Data to examine ->

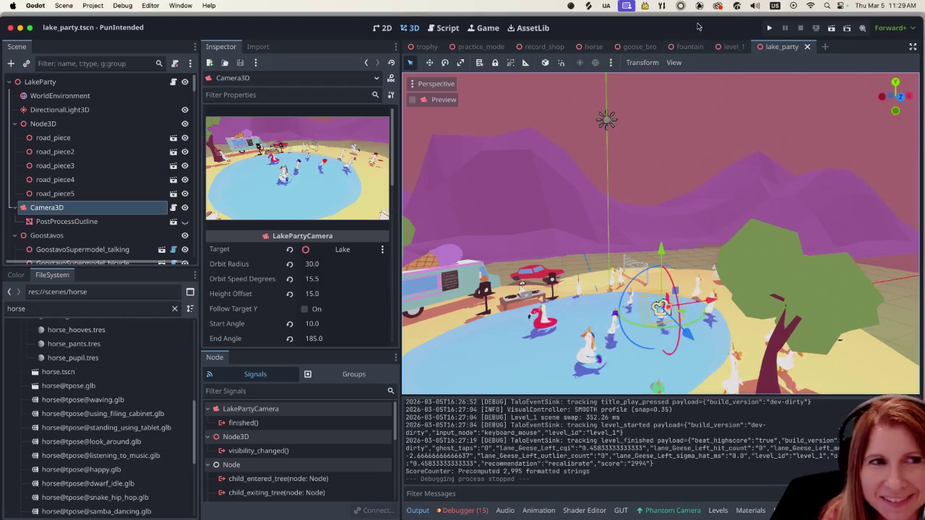
Run PunIntended, lower its volume to 20% in Settings, then start playing a level.
click(769, 28)
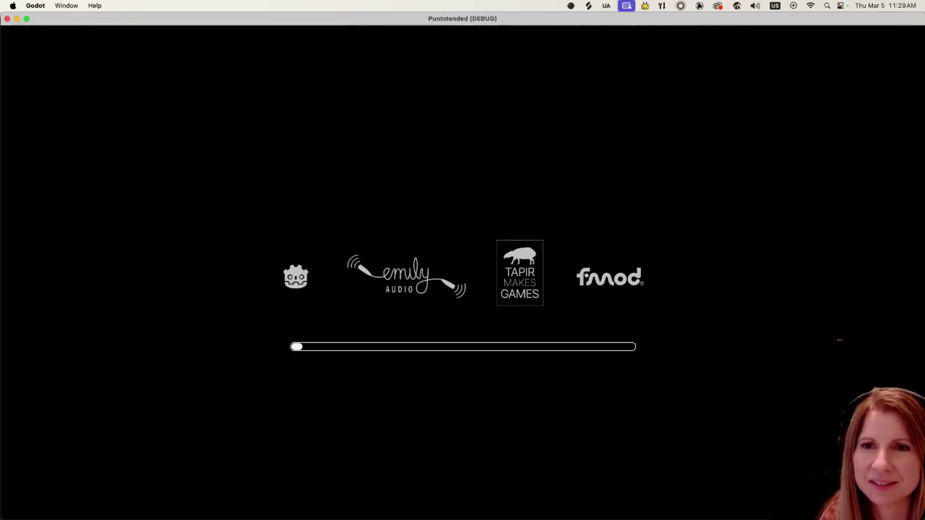
key(Down)
key(Return)
key(Left)
key(Left)
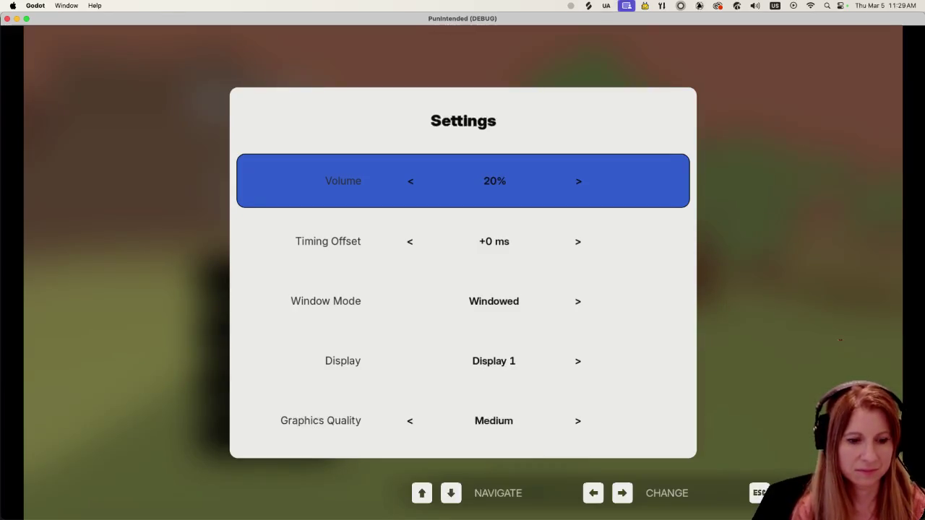
key(Escape)
key(Up)
key(Return)
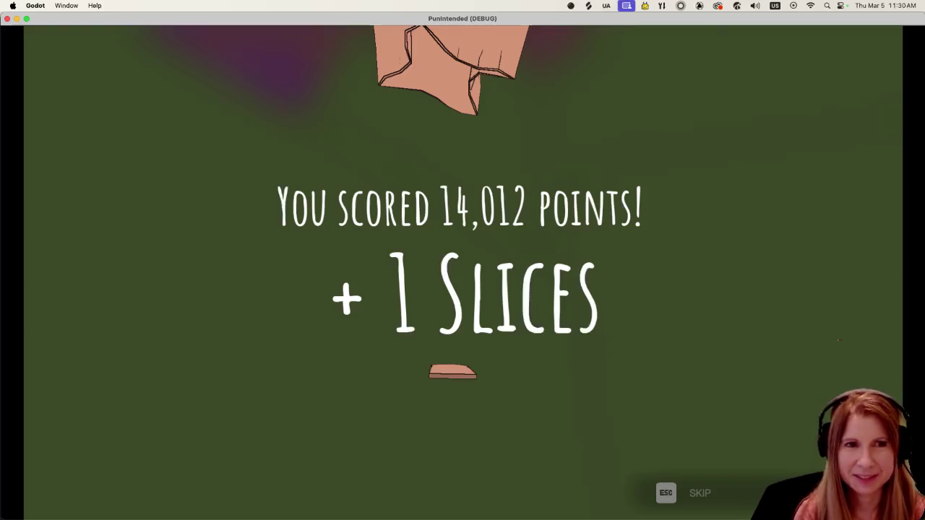
Open the record shop Store and browse between the GOOSE BUMPS and MOOD SWINGS records.
key(Down)
key(Down)
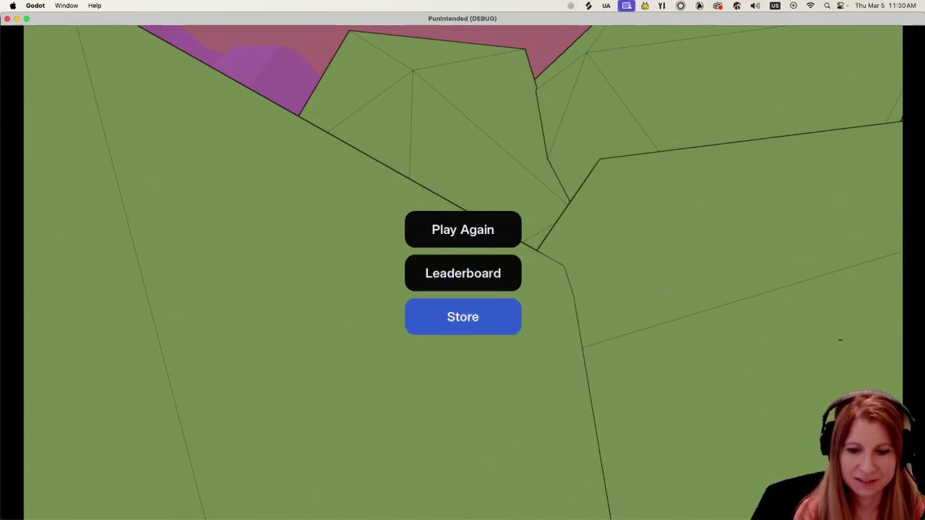
key(Return)
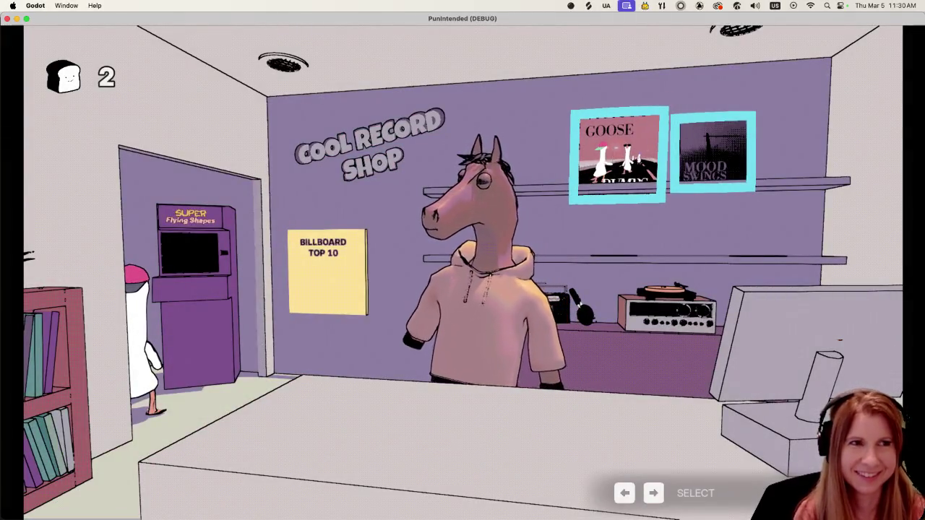
key(Return)
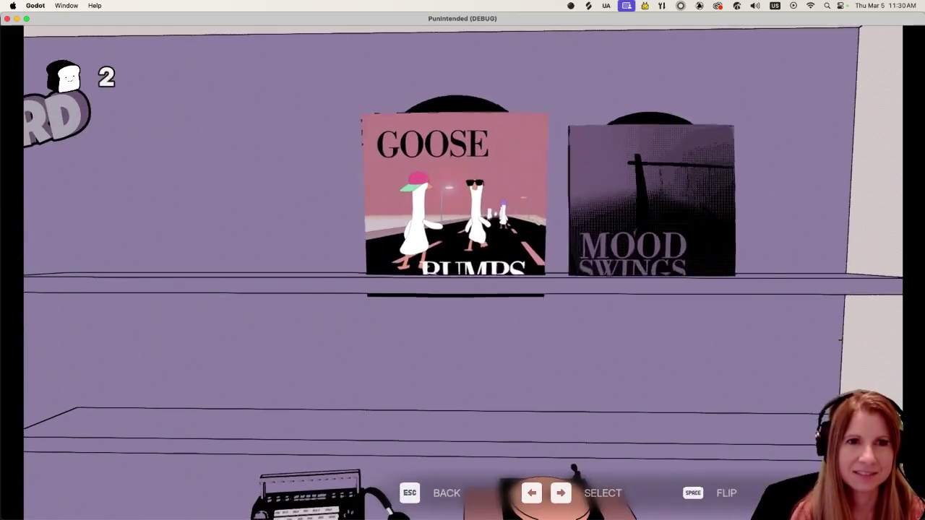
key(Right)
key(Left)
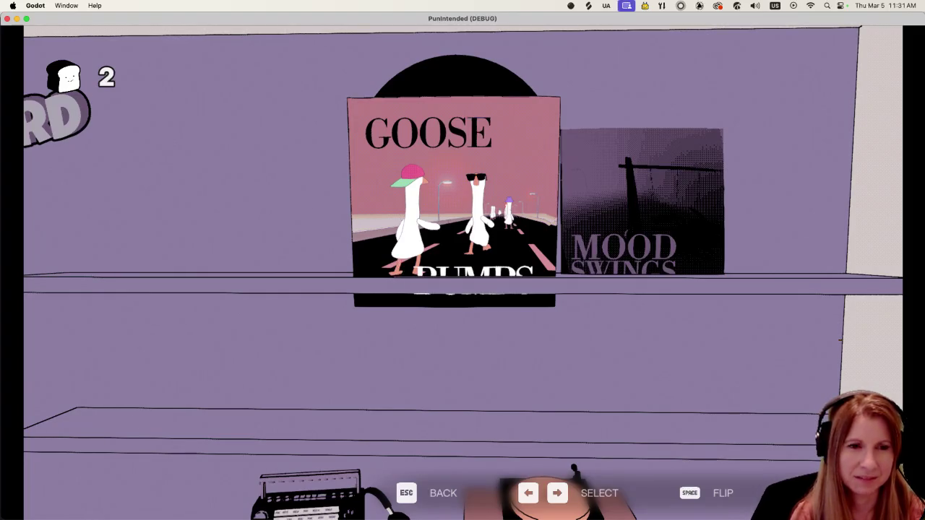
key(Right)
key(Left)
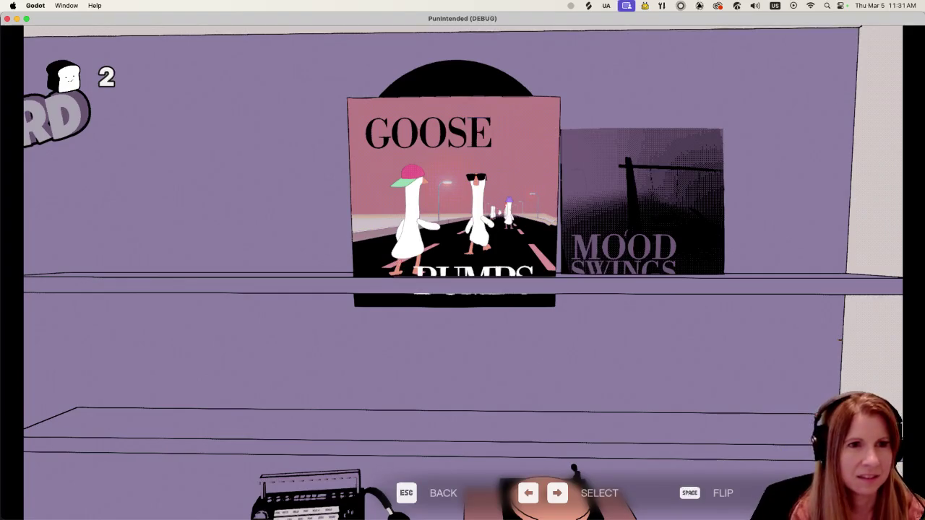
Flip the GOOSE BUMPS and MOOD SWINGS records over, then shelve MOOD SWINGS.
key(space)
key(Right)
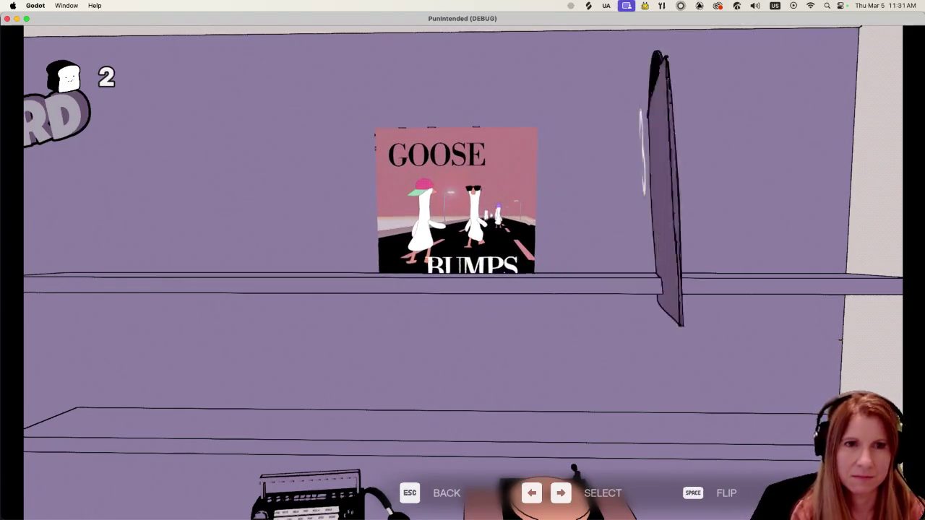
key(space)
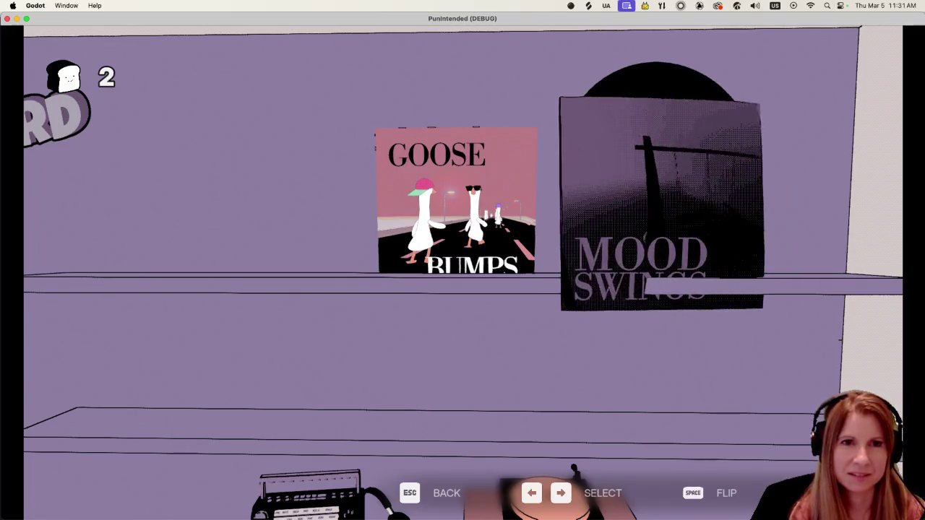
key(space)
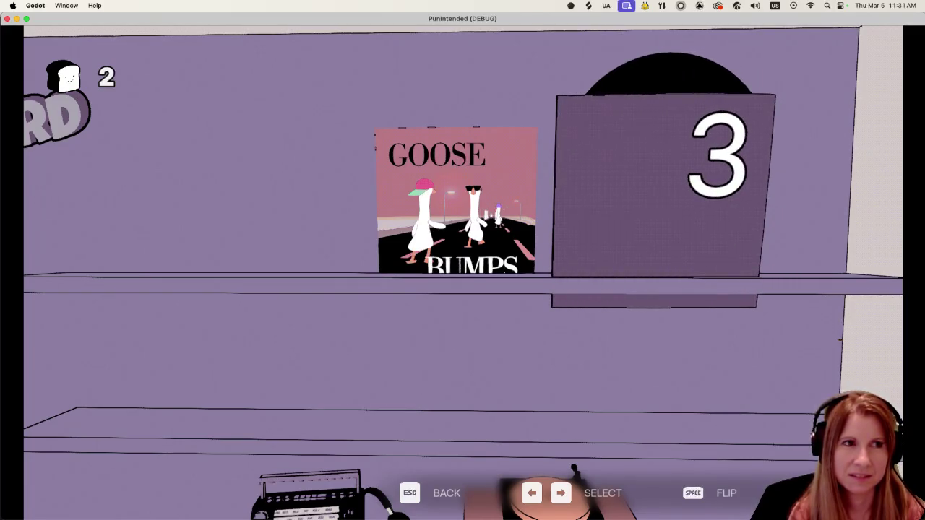
key(space)
Show the GOOSE BUMPS front cover, then quit the game back to the Godot editor.
key(Left)
key(space)
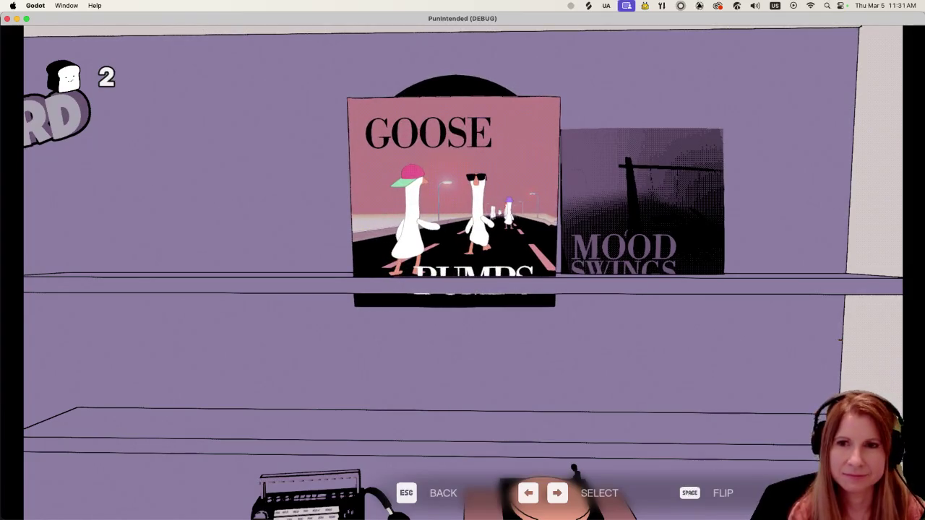
key(super+q)
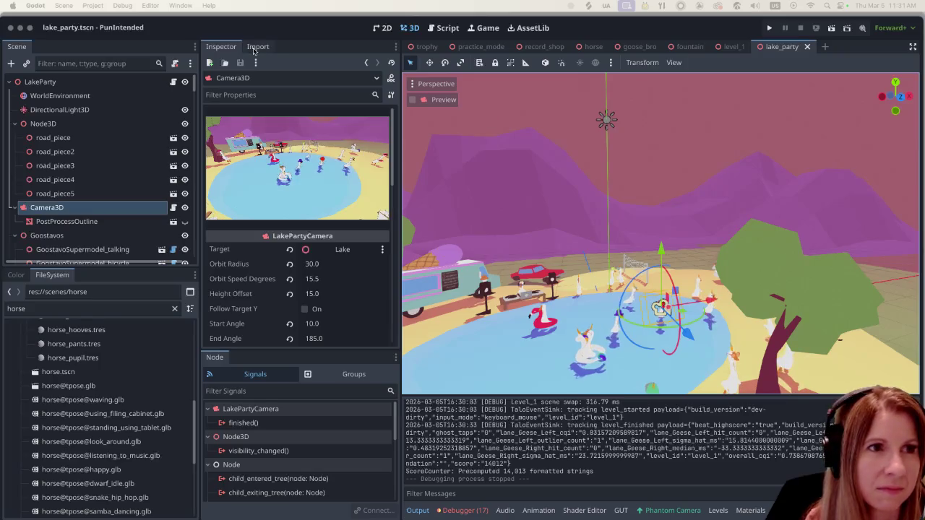
click(279, 25)
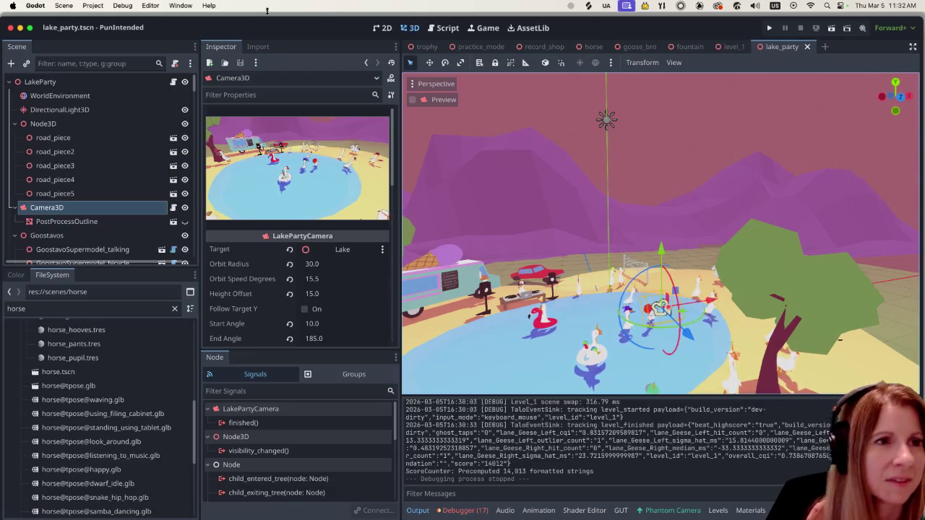
click(85, 5)
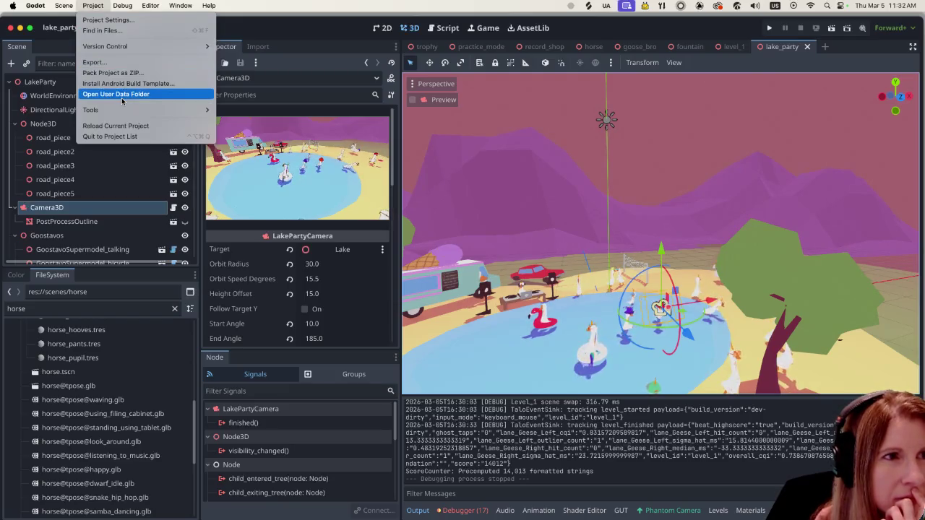
click(108, 3)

Required work -> Repeat the material above in full and exactly, apart from the pictures.

Your response ->
Run PunIntended, lower its volume to 20% in Settings, then start playing a level.
click(769, 28)
key(Down)
key(Return)
key(Left)
key(Left)
key(Escape)
key(Up)
key(Return)
Open the record shop Store and browse between the GOOSE BUMPS and MOOD SWINGS records.
key(Down)
key(Down)
key(Return)
key(Return)
key(Right)
key(Left)
key(Right)
key(Left)
Flip the GOOSE BUMPS and MOOD SWINGS records over, then shelve MOOD SWINGS.
key(space)
key(Right)
key(space)
key(space)
key(space)
Show the GOOSE BUMPS front cover, then quit the game back to the Godot editor.
key(Left)
key(space)
key(super+q)
click(279, 25)
click(85, 5)
click(108, 3)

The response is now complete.